FRANKFURT (Reuters) - Opel, the German unit of U.S. automaker General Motors , agreed with labor representatives to cut the hours of several thousand workers at two of its four German plants in response to a drop in demand for cars in Europe.
The carmaker will halt production for a total of 20 days at its main factory in Ruesselsheim and its component plant in Kaiserslautern between September and the end of the year, it said on Thursday, confirming an earlier report.
GM lost $747 million on its European operations last year as a weak economy hit car sales in the region, forcing it to confront high fixed costs and excess production capacity that equates to 10 plants, it has said.
"The European automobile market is declining dramatically," Opel's head of personnel, Holger Kimmes, said in a statement, adding that flexible working hours were no longer sufficient to offset a decline in utilization.

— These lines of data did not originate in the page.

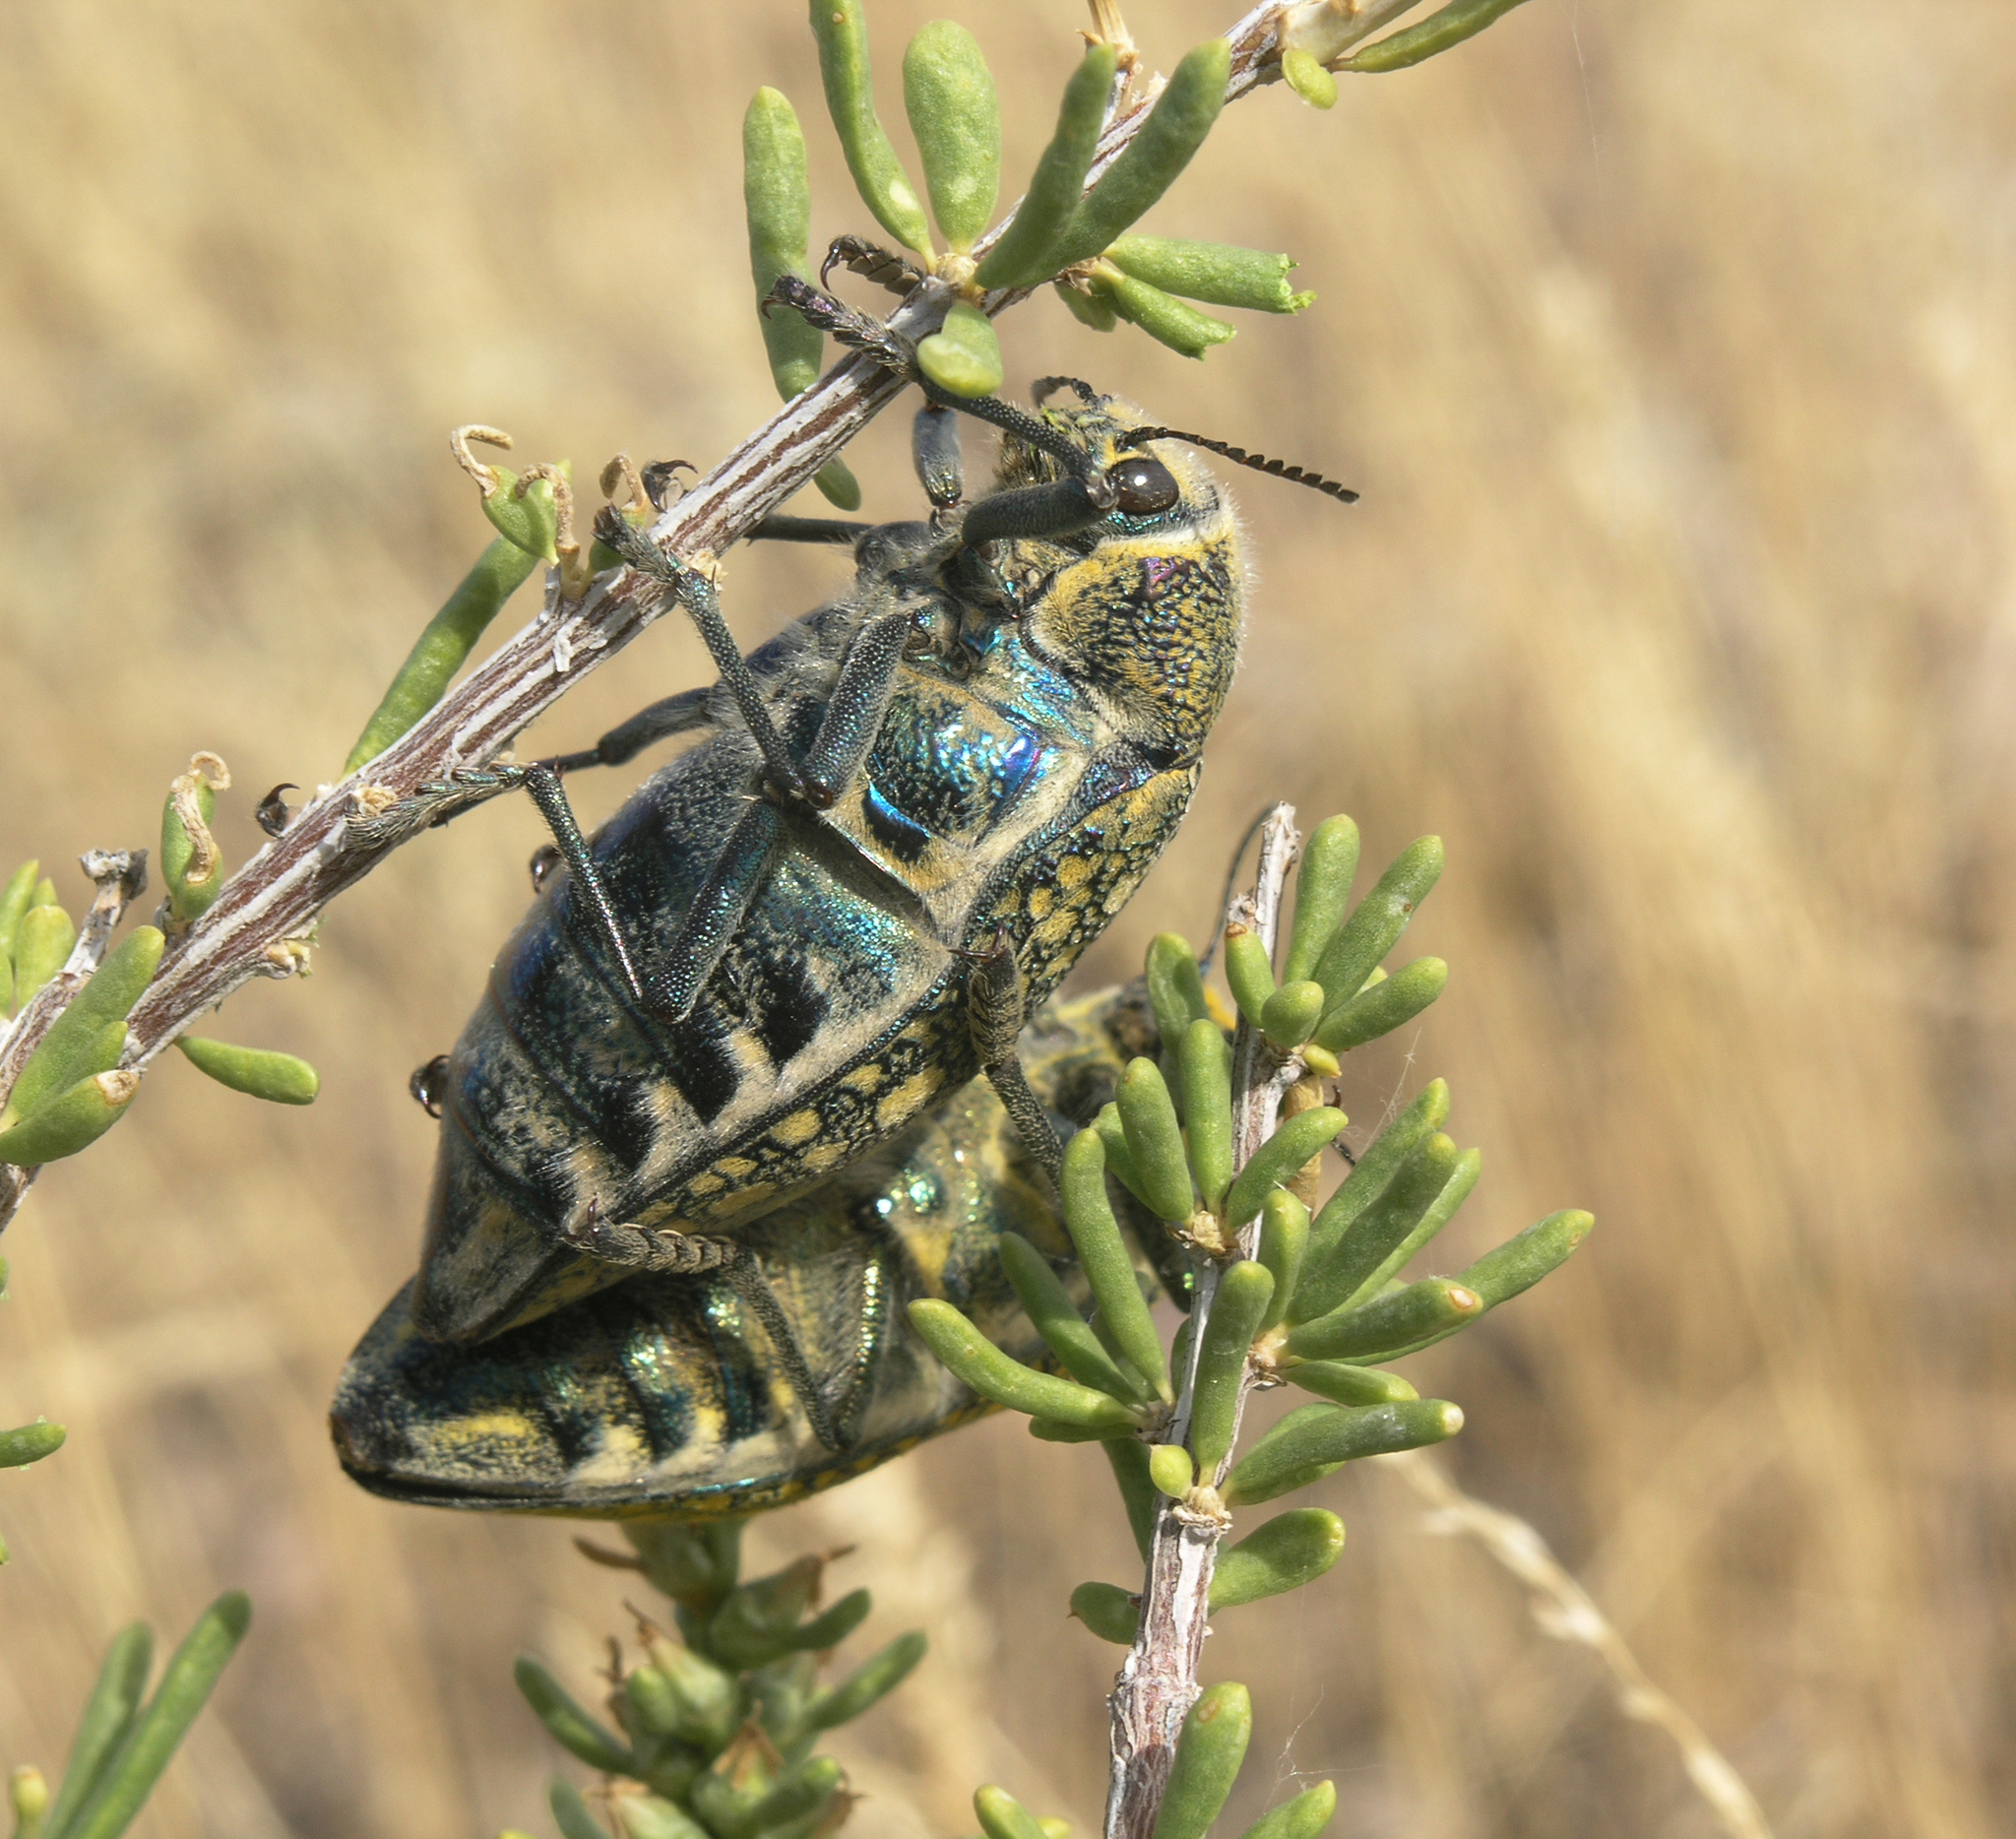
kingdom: Plantae
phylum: Tracheophyta
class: Magnoliopsida
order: Caryophyllales
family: Amaranthaceae
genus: Collinosalsola
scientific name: Collinosalsola arbusculiformis
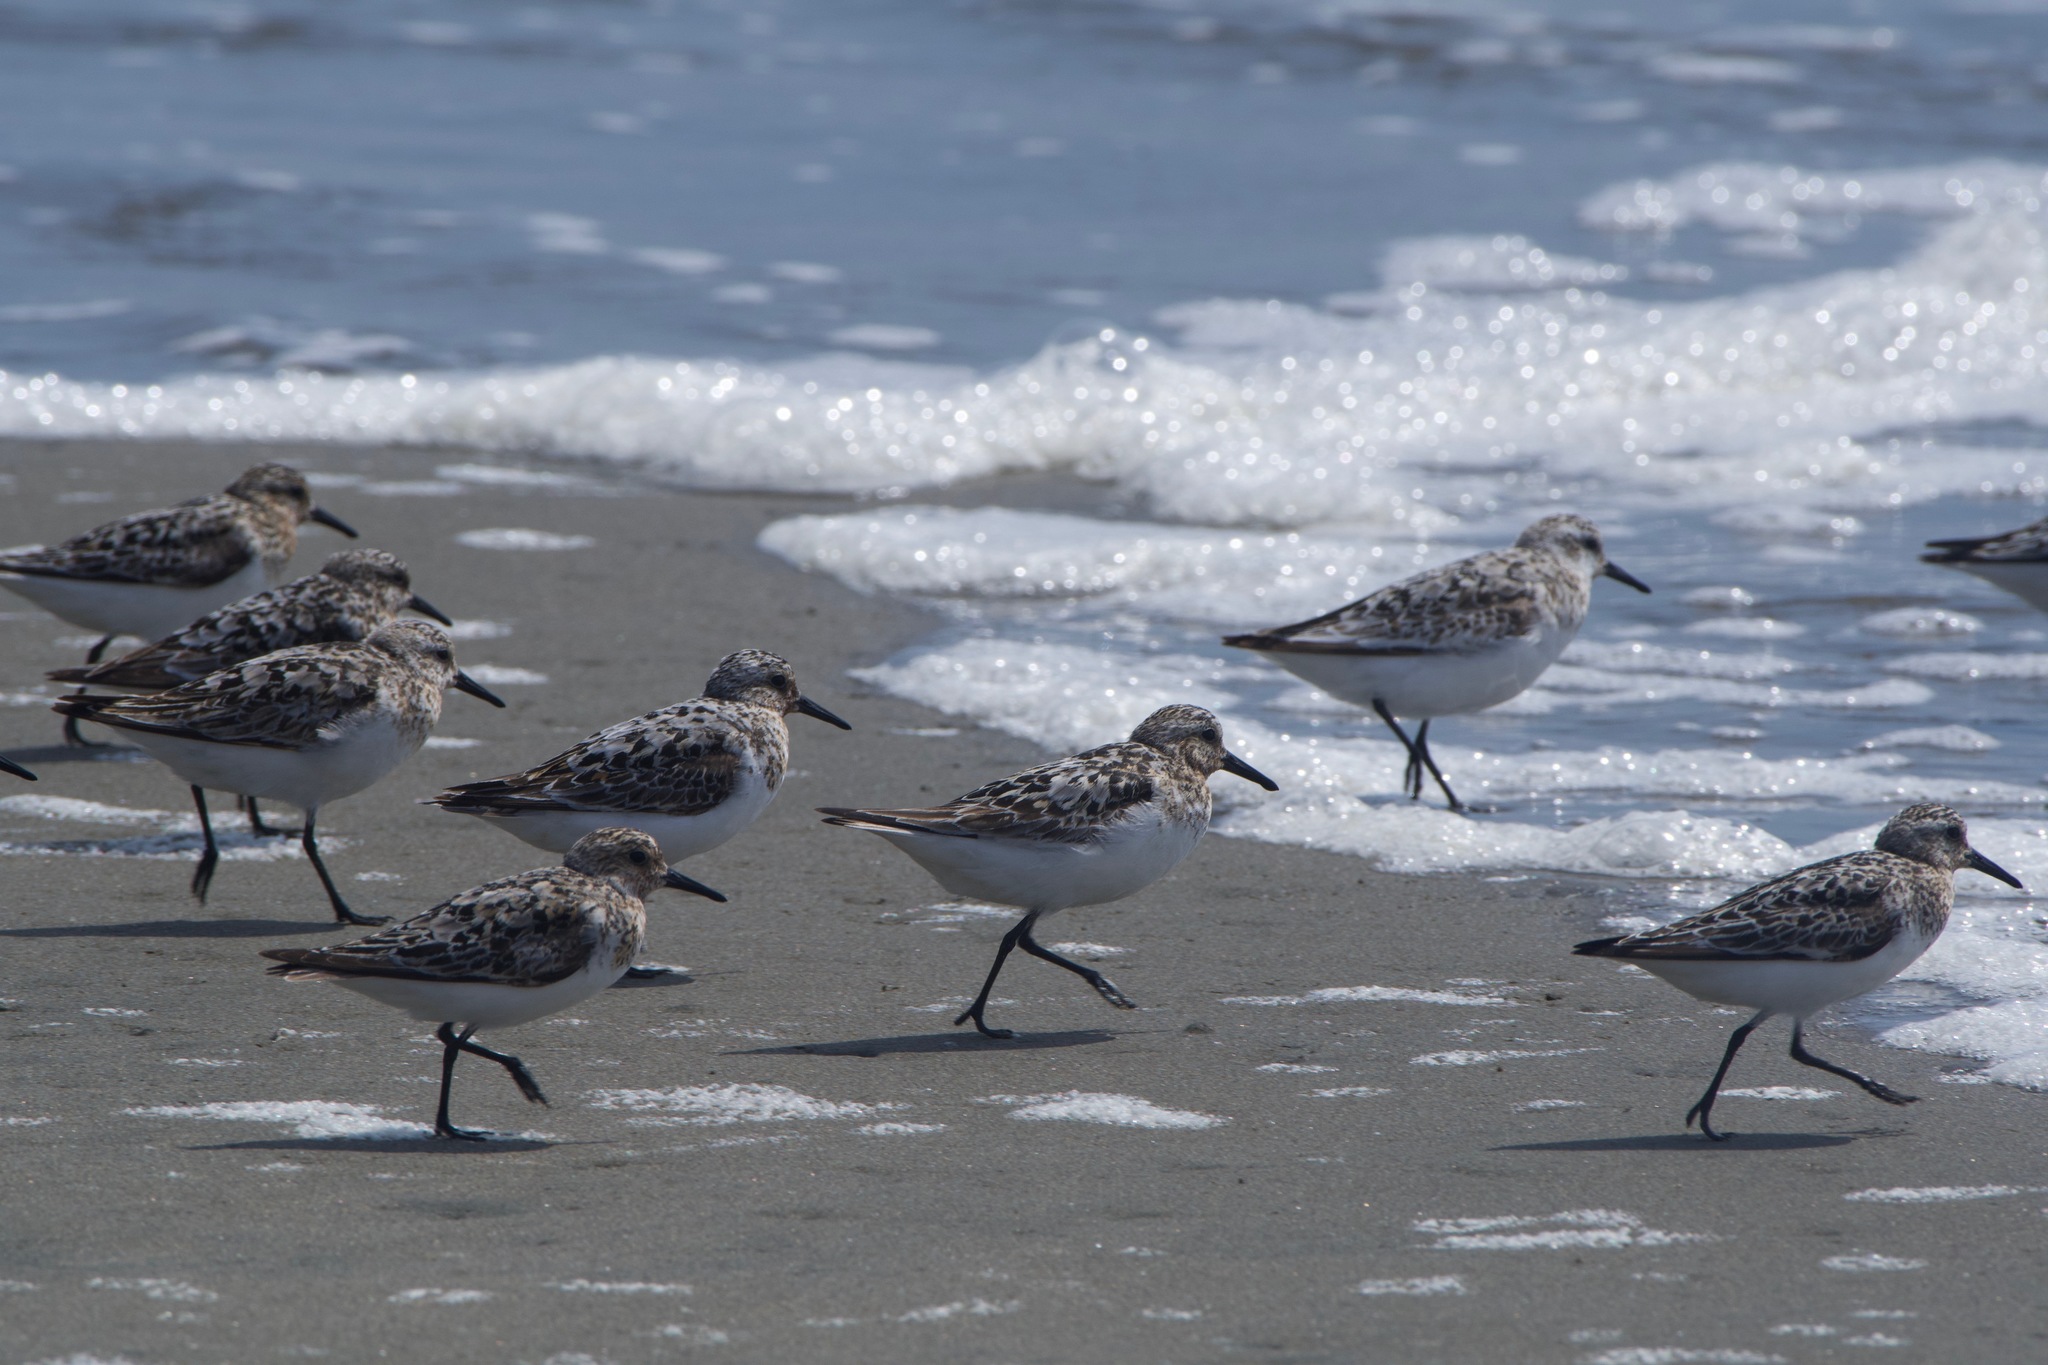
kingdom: Animalia
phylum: Chordata
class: Aves
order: Charadriiformes
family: Scolopacidae
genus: Calidris
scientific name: Calidris alba
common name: Sanderling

Opel has 13,800 employees in Ruesselsheim, about half of which will be affected by the agreement, the company said. It is cutting the hours of employees on the production lines as well as in administration.
The Kaiserslautern factory has a workforce of 2,500 people.
Now that it has the approval of the works' council and labor union IG Metall for the plan, Opel can apply for subsidies under the German government's short-work program, called "Kurzarbeit".
The scheme was used by many struggling companies in the 2008-2009 recession, allowing them to preserve jobs by cutting employees' hours when plant usage was low and having the government compensate workers for part of their lost wages.